The following code snippet demonstrates how to create vector embeddings for a single document. This step is not necessary for the RAG pipeline, but included here for demonstration purposes. The example uses the embedding model to convert the text chunks into a vectors. It displays only the first 10 elements of this vector from the first document chunk to get a glimpse of what these embeddings look like.

# Extract text (page content) from the document chunks
page_contents = [doc.page_content for doc in document_chunks]

# Create vector embeddings from the document
embedding_model.embed_documents(page_contents)[0][:10]

Store Document Embeddings in the Vector Store#

Once the document embeddings are generated, they are stored in a vector store. When a user query is received, you can:

Embed the query.
Perform a similarity search in the vector store to retrieve the most relevant document embeddings.
Use the retrieved documents to generate a response to the user's query.

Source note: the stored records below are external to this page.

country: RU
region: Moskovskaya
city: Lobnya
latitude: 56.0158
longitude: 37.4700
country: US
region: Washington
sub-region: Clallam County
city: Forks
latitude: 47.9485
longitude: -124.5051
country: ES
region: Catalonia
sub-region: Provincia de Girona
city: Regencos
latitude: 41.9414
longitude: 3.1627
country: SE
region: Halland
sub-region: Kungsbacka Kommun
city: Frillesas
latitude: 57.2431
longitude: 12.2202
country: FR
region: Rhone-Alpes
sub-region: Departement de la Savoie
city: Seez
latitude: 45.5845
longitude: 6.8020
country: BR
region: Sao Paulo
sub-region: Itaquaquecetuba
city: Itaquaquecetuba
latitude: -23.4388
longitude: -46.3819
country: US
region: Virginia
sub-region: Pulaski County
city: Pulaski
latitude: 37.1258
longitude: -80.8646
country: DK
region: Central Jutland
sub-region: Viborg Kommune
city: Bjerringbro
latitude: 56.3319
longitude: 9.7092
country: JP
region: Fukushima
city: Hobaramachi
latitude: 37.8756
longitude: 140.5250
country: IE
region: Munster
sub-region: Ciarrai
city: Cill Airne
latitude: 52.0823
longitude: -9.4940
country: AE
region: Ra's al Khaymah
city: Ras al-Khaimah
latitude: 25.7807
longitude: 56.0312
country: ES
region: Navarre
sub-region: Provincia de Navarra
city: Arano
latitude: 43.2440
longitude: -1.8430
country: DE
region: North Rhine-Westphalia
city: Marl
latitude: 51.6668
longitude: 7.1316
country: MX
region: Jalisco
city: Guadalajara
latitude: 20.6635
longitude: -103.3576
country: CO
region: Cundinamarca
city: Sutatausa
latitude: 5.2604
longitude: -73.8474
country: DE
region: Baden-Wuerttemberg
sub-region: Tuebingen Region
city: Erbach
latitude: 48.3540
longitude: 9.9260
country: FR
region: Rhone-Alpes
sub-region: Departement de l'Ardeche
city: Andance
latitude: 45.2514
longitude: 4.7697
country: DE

A vector store takes care of storing the embedded data and performing a vector search. LangChain provides support for a variety of vector stores, we’ll be using FAISS for this example.

from langchain_community.vectorstores import FAISS

vector_store = FAISS.from_documents(document_chunks, embedding=embedding_model)

Use Text Embedding NIM with LCEL#

The next example integrates the vector database with the LLM. A LangChain Expression Language (LCEL) combines these components together. It then formulates the prompt placeholders (context and question) and pipes them to our LLM connector to answer the original question from the first example (How much memory does the NVIDIA H200 have?) with embeddings from the NVIDIA H200 datasheet document.

from langchain_core.prompts import ChatPromptTemplate
from langchain_core.runnables import RunnablePassthrough
from langchain_core.output_parsers import StrOutputParser

prompt = ChatPromptTemplate.from_messages([
    ("system", 
        "You are a helpful and friendly AI!"
        "Your responses should be concise and no longer than two sentences."
        "Do not hallucinate. Say you don't know if you don't have this information."
        # "Answer the question using only the context"
        "\n\nQuestion: {question}\n\nContext: {context}"
    ),
    ("user", "{question}")
])

chain = (
    {
        "context": vector_store.as_retriever(),
        "question": RunnablePassthrough()
    }
    | prompt
    | llm
    | StrOutputParser()
)

print(chain.invoke("How much memory does the NVIDIA H200 have?"))

This query should produce output similar to the following:

The NVIDIA H200 has 141 gigabytes (GB) of HBM3e memory.